= WORK TO BE COMPLETED =
Only an exact repetition of the entries counts as an answer.

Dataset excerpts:

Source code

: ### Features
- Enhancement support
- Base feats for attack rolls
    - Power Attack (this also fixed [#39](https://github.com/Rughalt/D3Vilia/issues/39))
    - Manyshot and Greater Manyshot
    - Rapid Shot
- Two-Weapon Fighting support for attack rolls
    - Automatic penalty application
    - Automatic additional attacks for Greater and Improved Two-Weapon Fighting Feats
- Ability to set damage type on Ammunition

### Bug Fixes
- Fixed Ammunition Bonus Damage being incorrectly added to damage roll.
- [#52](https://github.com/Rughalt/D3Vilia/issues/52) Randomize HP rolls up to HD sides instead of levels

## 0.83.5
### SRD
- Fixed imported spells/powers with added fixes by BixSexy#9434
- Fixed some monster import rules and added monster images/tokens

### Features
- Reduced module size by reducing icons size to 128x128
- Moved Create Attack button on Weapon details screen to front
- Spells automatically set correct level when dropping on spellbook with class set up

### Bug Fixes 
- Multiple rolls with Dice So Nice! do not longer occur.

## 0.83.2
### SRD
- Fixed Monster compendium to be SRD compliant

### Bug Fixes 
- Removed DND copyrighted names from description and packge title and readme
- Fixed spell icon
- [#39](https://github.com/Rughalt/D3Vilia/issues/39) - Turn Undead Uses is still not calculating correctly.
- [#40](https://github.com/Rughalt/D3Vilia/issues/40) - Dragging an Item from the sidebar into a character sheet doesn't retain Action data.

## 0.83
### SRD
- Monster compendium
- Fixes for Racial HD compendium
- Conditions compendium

= TASK SOLUTION =
Source code

: ### Features
- Enhancement support
- Base feats for attack rolls
    - Power Attack (this also fixed [#39](https://github.com/Rughalt/D3Vilia/issues/39))
    - Manyshot and Greater Manyshot
    - Rapid Shot
- Two-Weapon Fighting support for attack rolls
    - Automatic penalty application
    - Automatic additional attacks for Greater and Improved Two-Weapon Fighting Feats
- Ability to set damage type on Ammunition

### Bug Fixes
- Fixed Ammunition Bonus Damage being incorrectly added to damage roll.
- [#52](https://github.com/Rughalt/D3Vilia/issues/52) Randomize HP rolls up to HD sides instead of levels

## 0.83.5
### SRD
- Fixed imported spells/powers with added fixes by BixSexy#9434
- Fixed some monster import rules and added monster images/tokens

### Features
- Reduced module size by reducing icons size to 128x128
- Moved Create Attack button on Weapon details screen to front
- Spells automatically set correct level when dropping on spellbook with class set up

### Bug Fixes 
- Multiple rolls with Dice So Nice! do not longer occur.

## 0.83.2
### SRD
- Fixed Monster compendium to be SRD compliant

### Bug Fixes 
- Removed DND copyrighted names from description and packge title and readme
- Fixed spell icon
- [#39](https://github.com/Rughalt/D3Vilia/issues/39) - Turn Undead Uses is still not calculating correctly.
- [#40](https://github.com/Rughalt/D3Vilia/issues/40) - Dragging an Item from the sidebar into a character sheet doesn't retain Action data.

## 0.83
### SRD
- Monster compendium
- Fixes for Racial HD compendium
- Conditions compendium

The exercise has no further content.